The Higgs boson factory is only the first step of the ambitious plan. A second-phase project named SPPC (Super Proton-Proton Collider) is also included in the design-a fully upgraded version of LHC.
LHC shut down for upgrading in early 2013 and restarted in June with an almost doubled energy level of 13 TeV, a measurement of electron volts.
"LHC is hitting its limits of energy level, it seems not possible to escalate the energy dramatically at the existing facility," Wang said. The proposed SPPC will be a 100 TeV proton-proton collider.

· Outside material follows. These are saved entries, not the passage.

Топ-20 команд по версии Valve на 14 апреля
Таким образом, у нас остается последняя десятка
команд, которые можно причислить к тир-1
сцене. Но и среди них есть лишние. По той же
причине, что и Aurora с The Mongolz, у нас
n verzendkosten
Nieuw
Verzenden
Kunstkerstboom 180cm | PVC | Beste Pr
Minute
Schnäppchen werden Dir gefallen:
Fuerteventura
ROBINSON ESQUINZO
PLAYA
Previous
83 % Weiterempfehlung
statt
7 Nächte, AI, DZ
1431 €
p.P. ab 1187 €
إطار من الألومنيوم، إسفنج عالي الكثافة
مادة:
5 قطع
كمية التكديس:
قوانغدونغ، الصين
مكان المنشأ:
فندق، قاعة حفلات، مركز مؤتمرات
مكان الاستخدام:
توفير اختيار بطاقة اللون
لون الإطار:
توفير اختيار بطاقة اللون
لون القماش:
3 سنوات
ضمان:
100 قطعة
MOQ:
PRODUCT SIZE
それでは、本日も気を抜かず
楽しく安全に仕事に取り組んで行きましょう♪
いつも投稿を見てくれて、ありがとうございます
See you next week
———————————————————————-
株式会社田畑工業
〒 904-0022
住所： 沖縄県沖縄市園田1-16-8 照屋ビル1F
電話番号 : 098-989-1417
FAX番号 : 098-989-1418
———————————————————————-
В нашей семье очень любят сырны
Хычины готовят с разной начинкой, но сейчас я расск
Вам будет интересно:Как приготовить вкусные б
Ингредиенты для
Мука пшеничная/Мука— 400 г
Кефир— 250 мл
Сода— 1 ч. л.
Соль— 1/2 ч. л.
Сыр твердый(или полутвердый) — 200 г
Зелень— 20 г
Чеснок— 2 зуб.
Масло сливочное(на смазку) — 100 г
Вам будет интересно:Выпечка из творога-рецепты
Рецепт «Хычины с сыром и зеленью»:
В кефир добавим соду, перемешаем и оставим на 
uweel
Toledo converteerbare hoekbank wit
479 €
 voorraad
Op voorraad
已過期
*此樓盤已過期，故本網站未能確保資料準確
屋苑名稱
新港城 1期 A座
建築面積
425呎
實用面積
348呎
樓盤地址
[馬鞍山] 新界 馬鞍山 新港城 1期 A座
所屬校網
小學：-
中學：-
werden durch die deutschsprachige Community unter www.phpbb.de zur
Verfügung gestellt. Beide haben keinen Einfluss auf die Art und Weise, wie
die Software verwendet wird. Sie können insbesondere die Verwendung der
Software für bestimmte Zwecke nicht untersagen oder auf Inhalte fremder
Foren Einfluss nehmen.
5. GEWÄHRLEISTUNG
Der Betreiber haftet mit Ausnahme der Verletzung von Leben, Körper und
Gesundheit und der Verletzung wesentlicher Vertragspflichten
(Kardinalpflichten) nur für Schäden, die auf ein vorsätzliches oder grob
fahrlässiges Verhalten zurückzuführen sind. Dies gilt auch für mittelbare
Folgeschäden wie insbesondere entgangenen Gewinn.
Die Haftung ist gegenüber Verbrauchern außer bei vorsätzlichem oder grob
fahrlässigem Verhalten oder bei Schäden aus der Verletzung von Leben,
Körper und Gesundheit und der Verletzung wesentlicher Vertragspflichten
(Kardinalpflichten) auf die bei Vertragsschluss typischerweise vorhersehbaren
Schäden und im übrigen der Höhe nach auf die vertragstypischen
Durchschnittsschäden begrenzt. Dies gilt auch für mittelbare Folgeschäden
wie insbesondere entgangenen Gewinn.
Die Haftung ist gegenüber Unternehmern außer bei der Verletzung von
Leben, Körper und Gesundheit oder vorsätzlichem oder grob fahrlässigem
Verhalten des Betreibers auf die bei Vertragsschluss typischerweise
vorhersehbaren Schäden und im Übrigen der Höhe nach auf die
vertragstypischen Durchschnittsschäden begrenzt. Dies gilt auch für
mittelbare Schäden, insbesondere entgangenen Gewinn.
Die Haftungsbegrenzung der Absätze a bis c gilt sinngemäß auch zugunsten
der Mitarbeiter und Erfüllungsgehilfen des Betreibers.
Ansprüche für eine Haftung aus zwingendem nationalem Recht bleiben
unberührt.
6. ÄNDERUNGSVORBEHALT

If everything moves forward as proposed, the construction of the first phase project CEPC will start between 2020 and 2025, followed by the second phase in 2040.
"China brings to this entire discussion a certain level of newness. They are going to need help, but they have financial muscle and they have ambition," said Nima Arkani Hamed from the Institute for Advanced Study in the United States, who joined the force to promote CEPC in the world.
David J. Gross, a US particle physicist and 2004 Nobel Prize winner, wrote in a commentary co-signed by US theoretical physicist Edward Witten that although the cost of the project would be great, the benefits would also be great. "China would leap to a leadership position in an important frontier area of basic science," he wrote.
http://www.dailygalaxy.com/my_weblo...universe-so-far-the-standard-model-seems.html
Nima Arkani Hamed Ed Witten and David Gross thinks China should build a 100 TEV scale collider presumably with Chinese money
perhaps the US and Russia and EU can build telescopes ;)-)
perhaps a 100 TEV collider is needed to create dark matter and explore other BSM physics.